Is there pet insurance for older dogs?


It depends how old your dog is. Most pet insurance companies have a maximum age limit when they accept pets for coverage.

However, there are also insurance companies that sell pet insurance specifically designed for older dogs. These are very similar to other kinds of pet insurance but the benefits are crafted with the needs of older dogs in mind.

Common Problems of Older Dogs

Thanks to innovations on veterinary health care, our dogs are now able to live a long life. By "older" dogs, we would mean one that is at the last 25% of the usual breed's lifespan. If your dog has a life expectancy of 12 years, then that dog is old at 8 years old.

However, as our dog ages, age-related disease begin to set in. You are faced with more expenses for medical treatments in order to maintain your pet's quality of life. These include conditions such as canine arthritis, diabetes, glaucoma, blindness, deafness, dental disease, heart disease and cancer.

Benefits of Pet Insurance When Your Dog Is Old

Pet insurance will help you afford the necessary treatments for your dog.
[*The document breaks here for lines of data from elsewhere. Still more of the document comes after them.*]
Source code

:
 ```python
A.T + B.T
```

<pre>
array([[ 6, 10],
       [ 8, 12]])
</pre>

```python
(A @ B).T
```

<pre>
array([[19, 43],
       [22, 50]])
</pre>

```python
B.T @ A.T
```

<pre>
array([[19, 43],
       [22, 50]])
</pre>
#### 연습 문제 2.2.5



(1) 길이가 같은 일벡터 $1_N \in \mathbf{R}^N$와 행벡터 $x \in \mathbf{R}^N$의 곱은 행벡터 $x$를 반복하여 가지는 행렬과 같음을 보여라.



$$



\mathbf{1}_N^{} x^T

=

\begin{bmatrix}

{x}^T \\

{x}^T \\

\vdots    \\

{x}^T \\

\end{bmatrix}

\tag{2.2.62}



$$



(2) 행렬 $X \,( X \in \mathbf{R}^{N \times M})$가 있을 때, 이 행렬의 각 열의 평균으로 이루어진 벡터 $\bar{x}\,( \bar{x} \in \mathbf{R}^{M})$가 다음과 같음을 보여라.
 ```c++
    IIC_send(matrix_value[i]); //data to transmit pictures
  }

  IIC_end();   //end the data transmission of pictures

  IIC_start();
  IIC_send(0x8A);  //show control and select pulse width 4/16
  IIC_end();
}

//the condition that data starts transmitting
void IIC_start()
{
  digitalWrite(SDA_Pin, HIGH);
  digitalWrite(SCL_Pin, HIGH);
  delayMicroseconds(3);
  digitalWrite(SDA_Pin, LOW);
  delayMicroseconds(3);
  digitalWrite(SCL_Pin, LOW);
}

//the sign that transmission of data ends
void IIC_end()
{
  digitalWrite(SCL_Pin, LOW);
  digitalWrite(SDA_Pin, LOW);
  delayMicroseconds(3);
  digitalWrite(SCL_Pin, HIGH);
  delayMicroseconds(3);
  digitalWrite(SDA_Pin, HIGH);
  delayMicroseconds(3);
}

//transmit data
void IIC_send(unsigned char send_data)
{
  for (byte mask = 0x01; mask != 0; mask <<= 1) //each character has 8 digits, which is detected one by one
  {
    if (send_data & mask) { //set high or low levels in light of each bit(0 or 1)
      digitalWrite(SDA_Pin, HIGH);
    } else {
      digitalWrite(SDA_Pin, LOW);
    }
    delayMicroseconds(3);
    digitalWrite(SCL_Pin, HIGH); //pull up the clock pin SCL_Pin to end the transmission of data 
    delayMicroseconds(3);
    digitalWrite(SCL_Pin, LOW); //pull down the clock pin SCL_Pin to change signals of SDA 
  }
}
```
That is why we highly recommend pet insurance as this will help provide reimbursements for payments of veterinarian treatments (for illnesses or injuries like strokes and seizures, bone fractures, cancer, and heart disease).

It will also pay for accident-related expenses such as bite wounds and abscesses, foreign body ingestion, motor vehicle accidents, poison ingestion, allergic reactions to insect bites and burns.

The pet insurance may also provide payment for accidental death, an owner's bequest (in case you pass away before your dog) and euthanasia.


Pet insurance for older dogs also have exclusions - they don't cover your dog's pre-existing conditions. If you have your older dog insured and you file a claim, you may need to present your pet's veterinary records to show that your dog did not have the condition you have been claiming for.

The premiums are also higher than those offered for younger pets. This is because older dogs pose a higher risk of having a disease or getting involved in an accident. In fact, premiums increase as the dog's age increases.